The Strategic Logic of SVBIEDs – Part 1 – Mirroring the Conventional

Hugo Kaaman, January 26, 2025

Note: This article was written in the latter half of 2021, and has NOT been factually updated since then. I am publishing it in its original state, without edits.

The use of suicide car bombs, or Suicide Vehicle-Borne IEDs (SVBIEDs) by non-state actors has evolved substantially over the past decade. The SVBIED, which was previously synonymous with a covert approach where the rigged vehicle was indistinguishable from regular civilian traffic, has effectively been adapted to conventional warfare by the application of improvised armor plating to the vehicles. While this might seem trivial, it has elevated the SVBIED from a tool of terror to also being a weapon of war, something that has allowed multiple non-state actors the ability to challenge their state military opponents head on. With the SVBIED as a central tenet of their military strategies, groups like al-Qaeda (AQ) and the Islamic State (IS) have attempted to bridge the military gap between themselves and their opponents, succeeding at times. Over time, these groups have successively refined their strategies, tactics, as well as the designs of their up-armored SVBIEDs in order to gain an advantage on the battlefield.

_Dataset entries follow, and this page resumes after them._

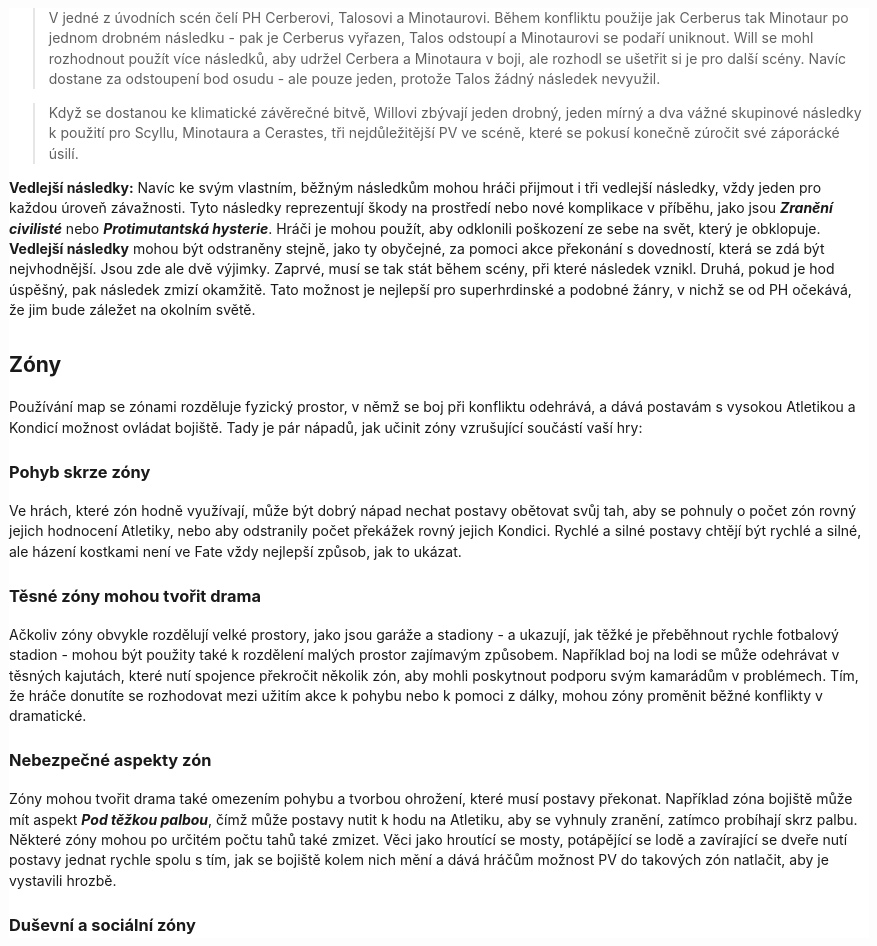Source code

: > V jedné z úvodních scén čelí PH Cerberovi, Talosovi a Minotaurovi. Během konfliktu použije jak Cerberus tak Minotaur po jednom drobném následku - pak je Cerberus vyřazen, Talos odstoupí a Minotaurovi se podaří uniknout. Will se mohl rozhodnout použít více následků, aby udržel Cerbera a Minotaura v boji, ale rozhodl se ušetřit si je pro další scény. Navíc dostane za odstoupení bod osudu - ale pouze jeden, protože Talos žádný následek nevyužil.

> Když se dostanou ke klimatické závěrečné bitvě, Willovi zbývají jeden drobný, jeden mírný a dva vážné skupinové následky k použití pro Scyllu, Minotaura a Cerastes, tři nejdůležitější PV ve scéně, které se pokusí konečně zúročit své záporácké úsilí.
  
**Vedlejší následky:** Navíc ke svým vlastním, běžným následkům mohou hráči přijmout i tři vedlejší následky, vždy jeden pro každou úroveň závažnosti. Tyto následky reprezentují škody na prostředí nebo nové komplikace v příběhu, jako jsou **_Zranění civilisté_** nebo **_Protimutantská hysterie_**. Hráči je mohou použít, aby odklonili poškození ze sebe na svět, který je obklopuje. **Vedlejší následky** mohou být odstraněny stejně, jako ty obyčejné, za pomoci akce překonání s dovedností, která se zdá být nejvhodnější. Jsou zde ale dvě výjimky. Zaprvé, musí se tak stát během scény, při které následek vznikl. Druhá, pokud je hod úspěšný, pak následek zmizí okamžitě. Tato možnost je nejlepší pro superhrdinské a podobné žánry, v nichž se od PH očekává, že jim bude záležet na okolním světě.
  

## Zóny
  
Používání map se zónami rozděluje fyzický prostor, v němž se boj při konfliktu odehrává, a dává postavám s vysokou Atletikou a Kondicí možnost ovládat bojiště. Tady je pár nápadů, jak učinit zóny vzrušující součástí vaší hry:
  
### Pohyb skrze zóny
  
Ve hrách, které zón hodně využívají, může být dobrý nápad nechat postavy obětovat svůj tah, aby se pohnuly o počet zón rovný jejich hodnocení Atletiky, nebo aby odstranily počet překážek rovný jejich Kondici. Rychlé a silné postavy chtějí být rychlé a silné, ale házení kostkami není ve Fate vždy nejlepší způsob, jak to ukázat.
  
### Těsné zóny mohou tvořit drama
  
Ačkoliv zóny obvykle rozdělují velké prostory, jako jsou garáže a stadiony - a ukazují, jak těžké je přeběhnout rychle fotbalový stadion - mohou být použity také k rozdělení malých prostor zajímavým způsobem. Například boj na lodi se může odehrávat v těsných kajutách, které nutí spojence překročit několik zón, aby mohli poskytnout podporu svým kamarádům v problémech. Tím, že hráče donutíte se rozhodovat mezi užitím akce k pohybu nebo k pomoci z dálky, mohou zóny proměnit běžné konflikty v dramatické.
  
### Nebezpečné aspekty zón
  
Zóny mohou tvořit drama také omezením pohybu a tvorbou ohrožení, které musí postavy překonat. Například zóna bojiště může mít aspekt **_Pod těžkou palbou_**, čímž může postavy nutit k hodu na Atletiku, aby se vyhnuly zranění, zatímco probíhají skrz palbu. Některé zóny mohou po určitém počtu tahů také zmizet. Věci jako hroutící se mosty, potápějící se lodě a zavírající se dveře nutí postavy jednat rychle spolu s tím, jak se bojiště kolem nich mění a dává hráčům možnost PV do takových zón natlačit, aby je vystavili hrozbě.
  
### Duševní a sociální zóny
  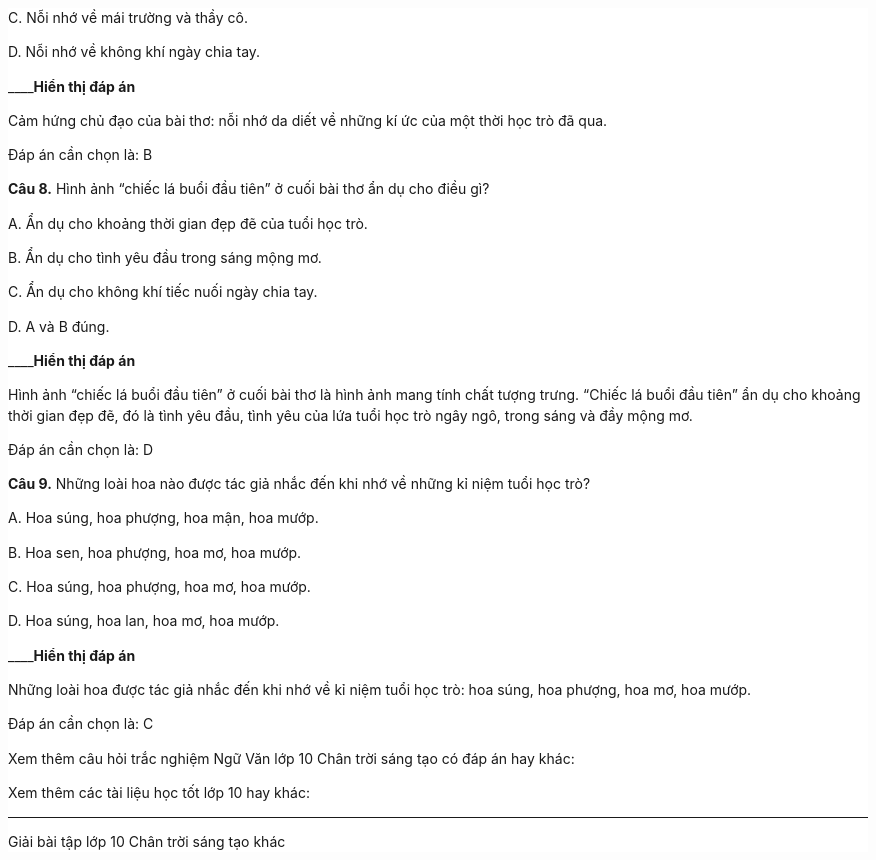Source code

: C. Nỗi nhớ về mái trường và thầy cô.

D. Nỗi nhớ về không khí ngày chia tay.

____**Hiển thị đáp án**

Cảm hứng chủ đạo của bài thơ: nỗi nhớ da diết về những kí ức của một thời học trò đã qua.

Đáp án cần chọn là: B

**Câu 8.** Hình ảnh “chiếc lá buổi đầu tiên” ở cuối bài thơ ẩn dụ cho điều gì?

A. Ẩn dụ cho khoảng thời gian đẹp đẽ của tuổi học trò.

B. Ẩn dụ cho tình yêu đầu trong sáng mộng mơ.

C. Ẩn dụ cho không khí tiếc nuối ngày chia tay.

D. A và B đúng.

____**Hiển thị đáp án**

Hình ảnh “chiếc lá buổi đầu tiên” ở cuối bài thơ là hình ảnh mang tính chất tượng trưng. “Chiếc lá buổi đầu tiên” ẩn dụ cho khoảng thời gian đẹp đẽ, đó là tình yêu đầu, tình yêu của lứa tuổi học trò ngây ngô, trong sáng và đầy mộng mơ.

Đáp án cần chọn là: D

**Câu 9.** Những loài hoa nào được tác giả nhắc đến khi nhớ về những kỉ niệm tuổi học trò?

A. Hoa súng, hoa phượng, hoa mận, hoa mướp.

B. Hoa sen, hoa phượng, hoa mơ, hoa mướp.

C. Hoa súng, hoa phượng, hoa mơ, hoa mướp.

D. Hoa súng, hoa lan, hoa mơ, hoa mướp.

____**Hiển thị đáp án**

Những loài hoa được tác giả nhắc đến khi nhớ về kỉ niệm tuổi học trò: hoa súng, hoa phượng, hoa mơ, hoa mướp.

Đáp án cần chọn là: C

Xem thêm câu hỏi trắc nghiệm Ngữ Văn lớp 10 Chân trời sáng tạo có đáp án hay khác:

Xem thêm các tài liệu học tốt lớp 10 hay khác:

* * *

Giải bài tập lớp 10 Chân trời sáng tạo khác
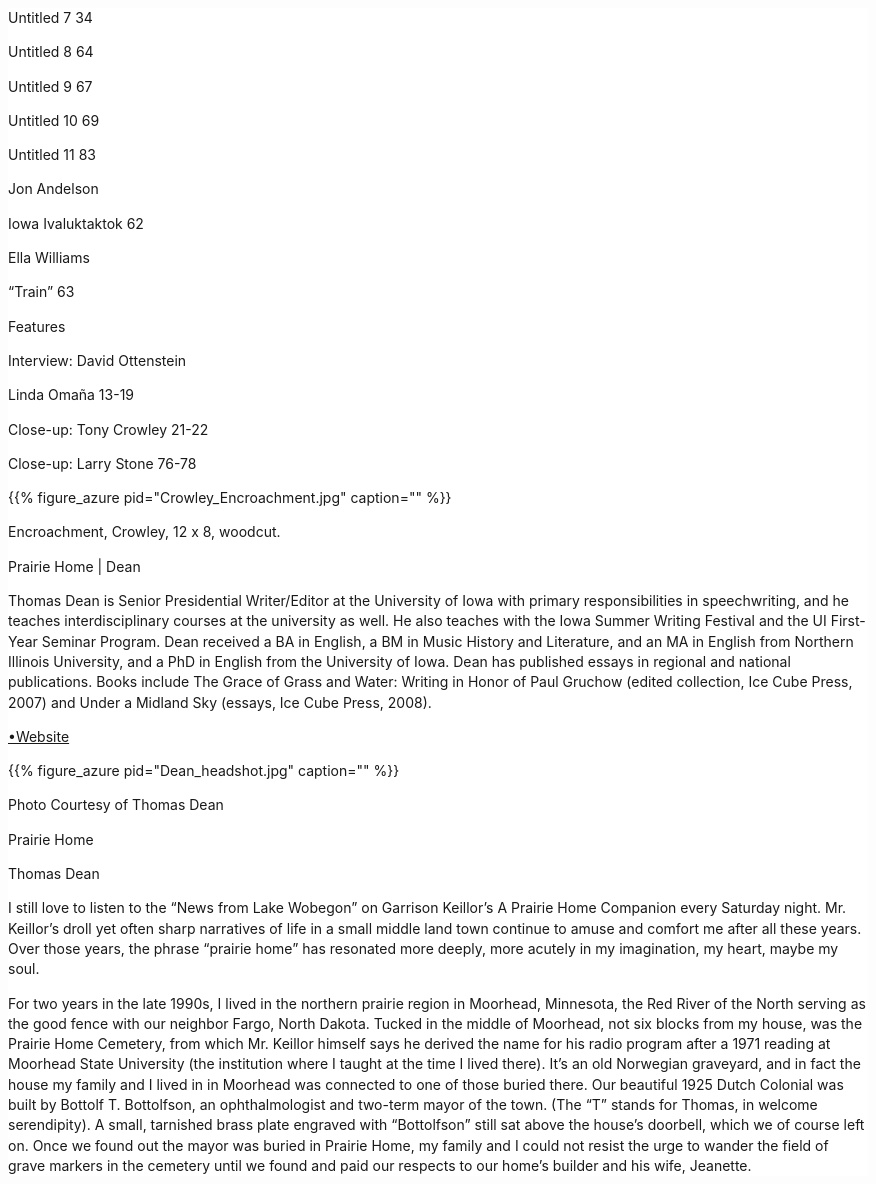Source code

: Untitled 7 34

Untitled 8 64

Untitled 9 67

Untitled 10 69

Untitled 11 83

Jon Andelson

Iowa Ivaluktaktok 62

Ella Williams

“Train” 63

Features

Interview: David Ottenstein

Linda Omaña 13-19

Close-up: Tony Crowley 21-22

Close-up: Larry Stone 76-78

{{% figure_azure pid="Crowley_Encroachment.jpg" caption="" %}}

Encroachment, Crowley, 12 x 8, woodcut.

Prairie Home | Dean

Thomas Dean is Senior Presidential Writer/Editor at the University of Iowa with primary responsibilities in speechwriting, and he teaches interdisciplinary courses at the university as well. He also teaches with the Iowa Summer Writing Festival and the UI First-Year Seminar Program. Dean received a BA in English, a BM in Music History and Literature, and an MA in English from Northern Illinois University, and a PhD in English from the University of Iowa. Dean has published essays in regional and national publications. Books include The Grace of Grass and Water: Writing in Honor of Paul Gruchow (edited collection, Ice Cube Press, 2007) and Under a Midland Sky (essays, Ice Cube Press, 2008).

[•Website](http://thomasdean.net/?page_id=60)

{{% figure_azure pid="Dean_headshot.jpg" caption="" %}}

Photo Courtesy of Thomas Dean

Prairie Home

Thomas Dean

I still love to listen to the “News from Lake Wobegon” on Garrison Keillor’s A Prairie Home Companion every Saturday night. Mr. Keillor’s droll yet often sharp narratives of life in a small middle land town continue to amuse and comfort me after all these years. Over those years, the phrase “prairie home” has resonated more deeply, more acutely in my imagination, my heart, maybe my soul.

 For two years in the late 1990s, I lived in the northern prairie region in Moorhead, Minnesota, the Red River of the North serving as the good fence with our neighbor Fargo, North Dakota. Tucked in the middle of Moorhead, not six blocks from my house, was the Prairie Home Cemetery, from which Mr. Keillor himself says he derived the name for his radio program after a 1971 reading at Moorhead State University (the institution where I taught at the time I lived there). It’s an old Norwegian graveyard, and in fact the house my family and I lived in in Moorhead was connected to one of those buried there. Our beautiful 1925 Dutch Colonial was built by Bottolf T. Bottolfson, an ophthalmologist and two-term mayor of the town. (The “T” stands for Thomas, in welcome serendipity). A small, tarnished brass plate engraved with “Bottolfson” still sat above the house’s doorbell, which we of course left on. Once we found out the mayor was buried in Prairie Home, my family and I could not resist the urge to wander the field of grave markers in the cemetery until we found and paid our respects to our home’s builder and his wife, Jeanette.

The extensive application of the up-armored SVBIED in a more conventional military role by these non-state actors has facilitated their takeover and subsequent defense of territorial holdings, and has simultaneously highlighted how the SVBIED has emerged as a powerful and versatile weapon meant to replace a non-state actor’s lack of a proper air force. In this context, the old comparison of the SVBIED as “the poor man’s air force” even more apt.